*** Begin section ***

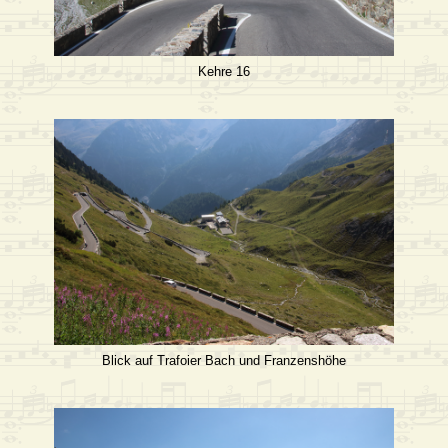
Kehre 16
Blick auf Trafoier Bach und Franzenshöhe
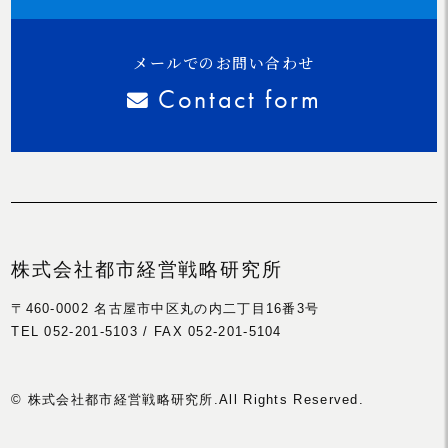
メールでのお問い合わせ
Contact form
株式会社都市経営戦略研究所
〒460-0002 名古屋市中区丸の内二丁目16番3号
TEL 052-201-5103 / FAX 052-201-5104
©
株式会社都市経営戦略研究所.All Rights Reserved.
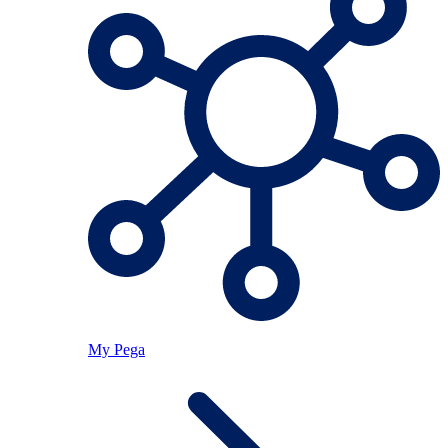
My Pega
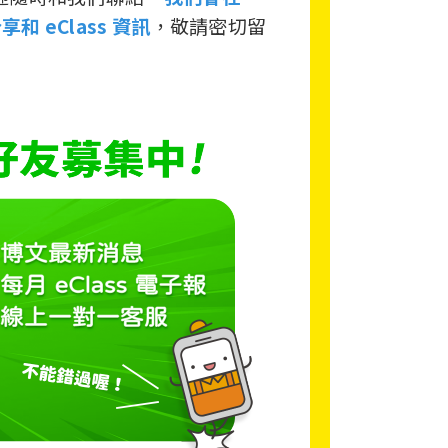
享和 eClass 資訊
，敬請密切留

*** End section ***
*** Begin section ***

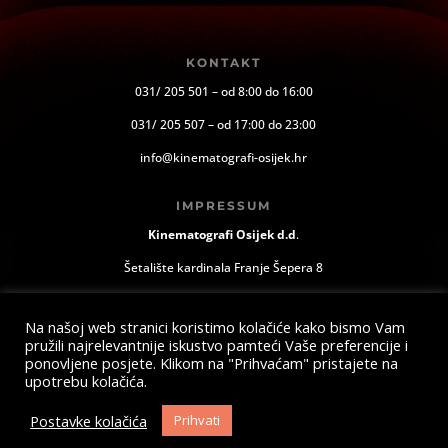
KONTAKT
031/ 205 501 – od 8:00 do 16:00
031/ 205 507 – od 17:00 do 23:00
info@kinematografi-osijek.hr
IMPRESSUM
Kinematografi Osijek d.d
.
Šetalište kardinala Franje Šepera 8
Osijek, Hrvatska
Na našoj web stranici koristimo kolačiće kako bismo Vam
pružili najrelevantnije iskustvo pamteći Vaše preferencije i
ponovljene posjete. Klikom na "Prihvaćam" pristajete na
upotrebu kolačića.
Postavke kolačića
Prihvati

*** End section ***
*** Begin section ***

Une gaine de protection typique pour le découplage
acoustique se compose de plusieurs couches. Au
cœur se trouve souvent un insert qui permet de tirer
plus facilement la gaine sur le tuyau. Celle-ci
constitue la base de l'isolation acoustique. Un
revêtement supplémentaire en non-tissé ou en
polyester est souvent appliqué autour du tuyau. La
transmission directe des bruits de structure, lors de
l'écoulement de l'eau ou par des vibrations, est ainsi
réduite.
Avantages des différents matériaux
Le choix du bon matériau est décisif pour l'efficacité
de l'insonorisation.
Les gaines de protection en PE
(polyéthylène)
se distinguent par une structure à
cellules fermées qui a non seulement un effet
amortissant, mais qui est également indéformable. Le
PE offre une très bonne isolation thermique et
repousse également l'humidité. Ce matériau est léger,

*** End section ***

◆ **Prompt**
From the listing above, pull out every line containing the string "株式会社都市経営戦略研究所", treating uppercase and lowercase as distinct.

◆ **Expected output**
株式会社都市経営戦略研究所
株式会社都市経営戦略研究所.All Rights Reserved.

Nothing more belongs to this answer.